### Provided records ###

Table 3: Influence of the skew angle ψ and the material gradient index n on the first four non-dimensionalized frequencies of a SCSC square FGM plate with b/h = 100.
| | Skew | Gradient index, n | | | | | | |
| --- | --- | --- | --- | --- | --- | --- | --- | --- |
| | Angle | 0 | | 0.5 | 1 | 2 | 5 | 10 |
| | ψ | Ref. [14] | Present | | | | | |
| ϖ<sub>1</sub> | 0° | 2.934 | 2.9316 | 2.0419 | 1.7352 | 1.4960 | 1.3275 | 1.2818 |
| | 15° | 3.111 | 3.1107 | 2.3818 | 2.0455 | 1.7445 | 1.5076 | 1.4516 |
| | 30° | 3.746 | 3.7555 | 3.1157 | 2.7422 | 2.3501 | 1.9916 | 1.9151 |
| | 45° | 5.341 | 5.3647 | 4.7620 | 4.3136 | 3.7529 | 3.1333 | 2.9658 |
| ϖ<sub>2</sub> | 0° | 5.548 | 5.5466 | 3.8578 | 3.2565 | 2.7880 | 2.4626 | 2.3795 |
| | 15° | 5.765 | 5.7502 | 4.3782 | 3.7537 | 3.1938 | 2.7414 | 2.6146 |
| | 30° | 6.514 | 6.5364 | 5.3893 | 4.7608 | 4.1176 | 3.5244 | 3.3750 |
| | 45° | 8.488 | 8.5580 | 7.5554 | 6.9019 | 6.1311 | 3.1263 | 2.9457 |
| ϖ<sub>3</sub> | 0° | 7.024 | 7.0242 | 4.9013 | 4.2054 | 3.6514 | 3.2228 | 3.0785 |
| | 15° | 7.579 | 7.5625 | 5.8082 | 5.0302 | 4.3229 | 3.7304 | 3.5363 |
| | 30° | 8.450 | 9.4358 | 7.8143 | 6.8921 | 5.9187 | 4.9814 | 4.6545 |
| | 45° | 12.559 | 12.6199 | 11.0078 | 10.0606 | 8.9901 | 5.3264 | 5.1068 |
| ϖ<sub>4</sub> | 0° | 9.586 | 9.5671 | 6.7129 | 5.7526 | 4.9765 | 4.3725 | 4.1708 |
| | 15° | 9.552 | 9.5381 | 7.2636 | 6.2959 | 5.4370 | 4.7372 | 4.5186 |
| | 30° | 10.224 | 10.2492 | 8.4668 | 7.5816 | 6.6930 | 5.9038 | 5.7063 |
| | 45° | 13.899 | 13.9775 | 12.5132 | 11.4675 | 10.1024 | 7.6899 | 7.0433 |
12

###
### Provided records ###

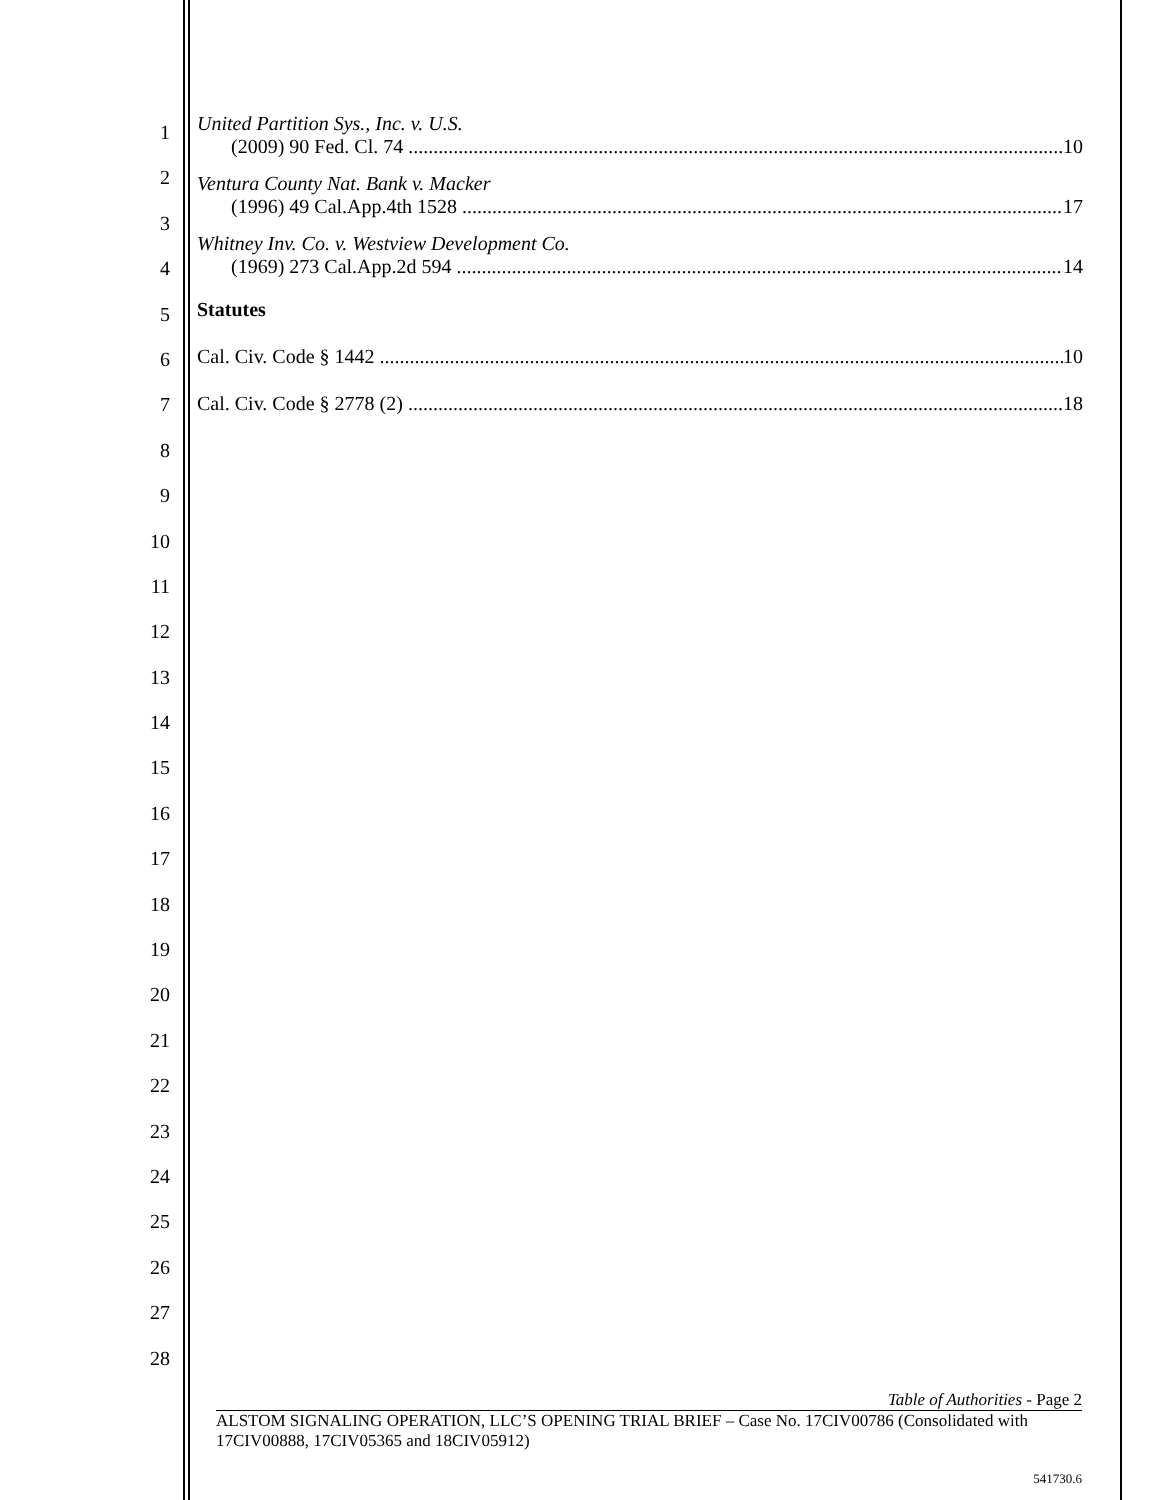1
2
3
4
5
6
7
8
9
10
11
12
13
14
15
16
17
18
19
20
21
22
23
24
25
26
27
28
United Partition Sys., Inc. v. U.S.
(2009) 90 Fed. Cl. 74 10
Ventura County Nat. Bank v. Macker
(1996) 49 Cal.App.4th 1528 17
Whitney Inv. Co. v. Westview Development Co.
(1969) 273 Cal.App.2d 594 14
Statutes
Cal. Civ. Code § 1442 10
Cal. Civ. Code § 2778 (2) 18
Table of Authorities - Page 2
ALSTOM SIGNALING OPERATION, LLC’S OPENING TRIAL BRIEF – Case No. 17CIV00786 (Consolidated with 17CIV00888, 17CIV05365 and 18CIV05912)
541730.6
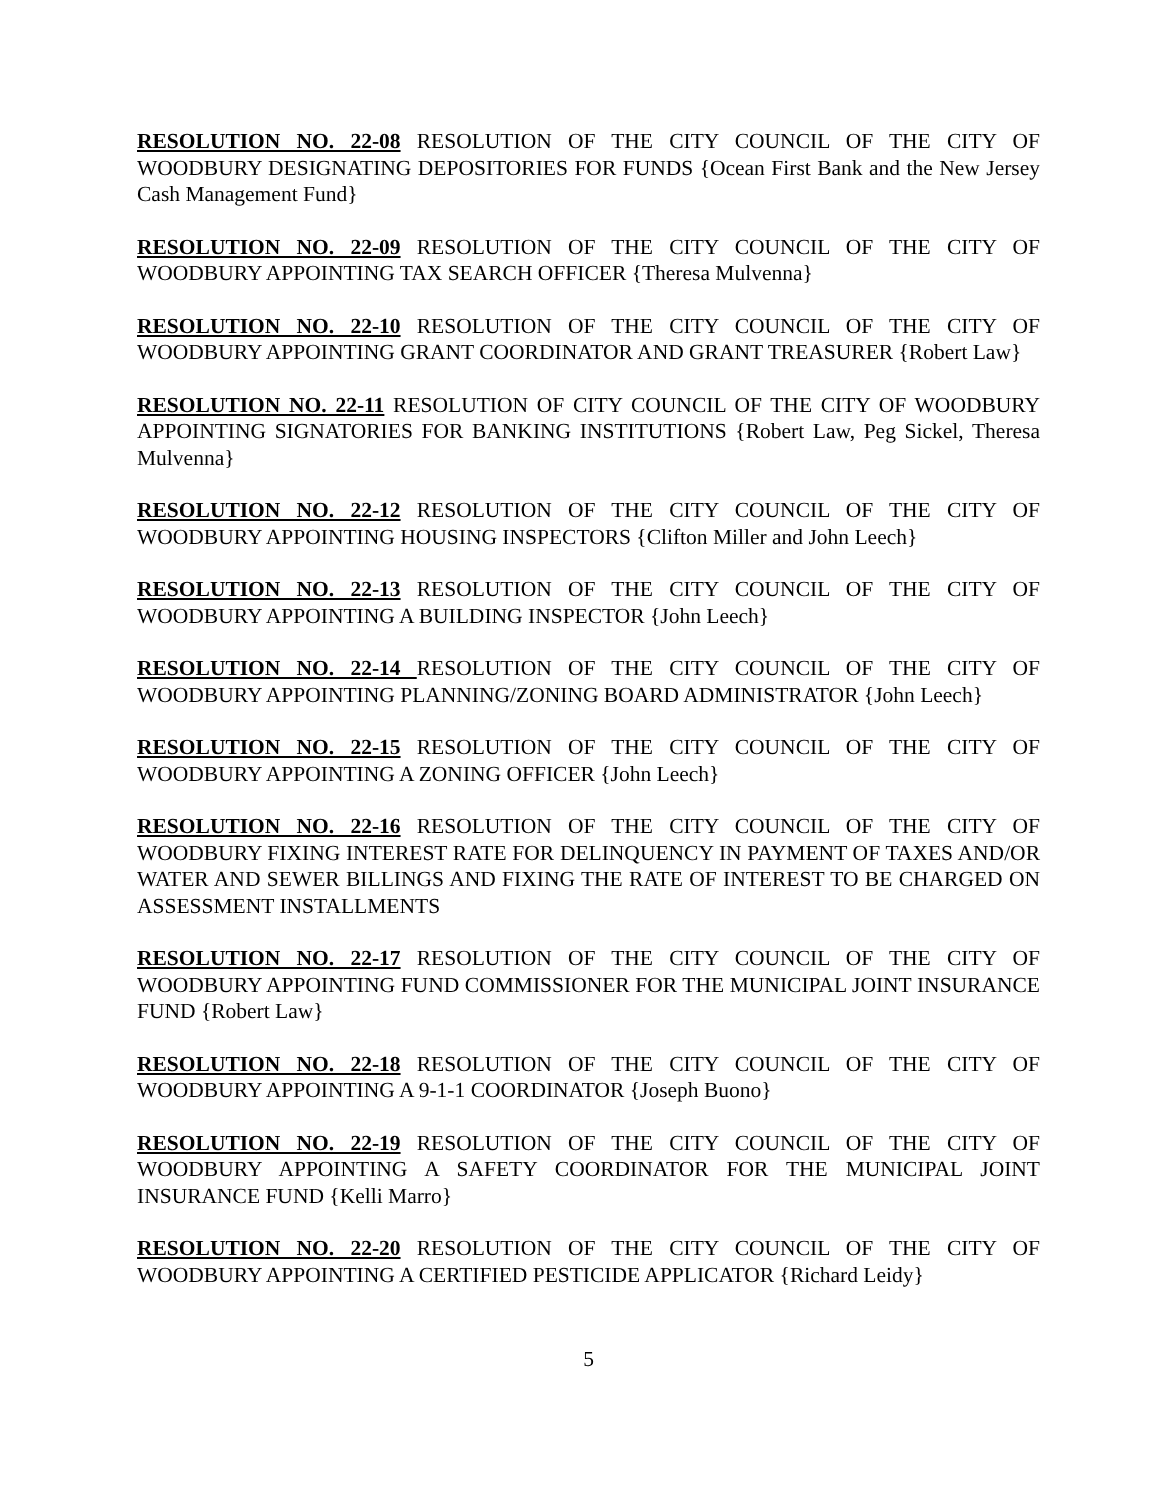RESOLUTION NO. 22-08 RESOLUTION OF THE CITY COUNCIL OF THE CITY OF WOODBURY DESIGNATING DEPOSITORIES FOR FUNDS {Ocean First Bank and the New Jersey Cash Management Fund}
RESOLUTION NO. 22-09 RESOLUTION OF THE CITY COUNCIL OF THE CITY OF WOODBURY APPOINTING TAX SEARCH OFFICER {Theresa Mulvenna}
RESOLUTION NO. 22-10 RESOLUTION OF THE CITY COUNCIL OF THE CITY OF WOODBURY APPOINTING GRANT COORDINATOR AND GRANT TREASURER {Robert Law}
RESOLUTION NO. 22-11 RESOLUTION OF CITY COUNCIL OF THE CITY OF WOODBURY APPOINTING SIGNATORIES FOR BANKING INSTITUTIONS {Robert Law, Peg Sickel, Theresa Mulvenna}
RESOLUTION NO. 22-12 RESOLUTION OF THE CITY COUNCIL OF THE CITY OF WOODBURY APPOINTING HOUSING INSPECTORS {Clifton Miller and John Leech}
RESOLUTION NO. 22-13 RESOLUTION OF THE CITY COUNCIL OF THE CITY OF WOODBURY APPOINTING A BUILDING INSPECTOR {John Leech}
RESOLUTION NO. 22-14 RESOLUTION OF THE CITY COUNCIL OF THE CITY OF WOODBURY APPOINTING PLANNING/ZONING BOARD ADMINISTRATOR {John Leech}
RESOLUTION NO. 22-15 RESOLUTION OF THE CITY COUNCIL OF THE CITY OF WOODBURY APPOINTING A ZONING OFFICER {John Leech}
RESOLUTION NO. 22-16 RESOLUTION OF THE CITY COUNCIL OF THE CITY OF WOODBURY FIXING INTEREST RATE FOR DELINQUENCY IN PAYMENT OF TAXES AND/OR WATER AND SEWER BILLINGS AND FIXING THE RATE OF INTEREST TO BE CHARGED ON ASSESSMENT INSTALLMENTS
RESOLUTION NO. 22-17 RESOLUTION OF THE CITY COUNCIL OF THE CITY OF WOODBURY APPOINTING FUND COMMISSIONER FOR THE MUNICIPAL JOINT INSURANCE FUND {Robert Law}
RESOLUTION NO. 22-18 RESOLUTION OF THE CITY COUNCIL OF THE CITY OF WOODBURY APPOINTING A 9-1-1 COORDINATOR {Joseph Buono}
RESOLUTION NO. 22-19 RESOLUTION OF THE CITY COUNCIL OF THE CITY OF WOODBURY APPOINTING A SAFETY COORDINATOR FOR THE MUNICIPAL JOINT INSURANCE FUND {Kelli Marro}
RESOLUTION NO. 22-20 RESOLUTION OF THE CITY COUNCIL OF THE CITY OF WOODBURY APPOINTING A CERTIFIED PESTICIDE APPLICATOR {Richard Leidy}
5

###

- _Exercise prompt_:
Task for the records above: copy every line in which the word "John" occurs.

- _Exercise result_:
RESOLUTION NO. 22-12 RESOLUTION OF THE CITY COUNCIL OF THE CITY OF WOODBURY APPOINTING HOUSING INSPECTORS {Clifton Miller and John Leech}
RESOLUTION NO. 22-13 RESOLUTION OF THE CITY COUNCIL OF THE CITY OF WOODBURY APPOINTING A BUILDING INSPECTOR {John Leech}
RESOLUTION NO. 22-14 RESOLUTION OF THE CITY COUNCIL OF THE CITY OF WOODBURY APPOINTING PLANNING/ZONING BOARD ADMINISTRATOR {John Leech}
RESOLUTION NO. 22-15 RESOLUTION OF THE CITY COUNCIL OF THE CITY OF WOODBURY APPOINTING A ZONING OFFICER {John Leech}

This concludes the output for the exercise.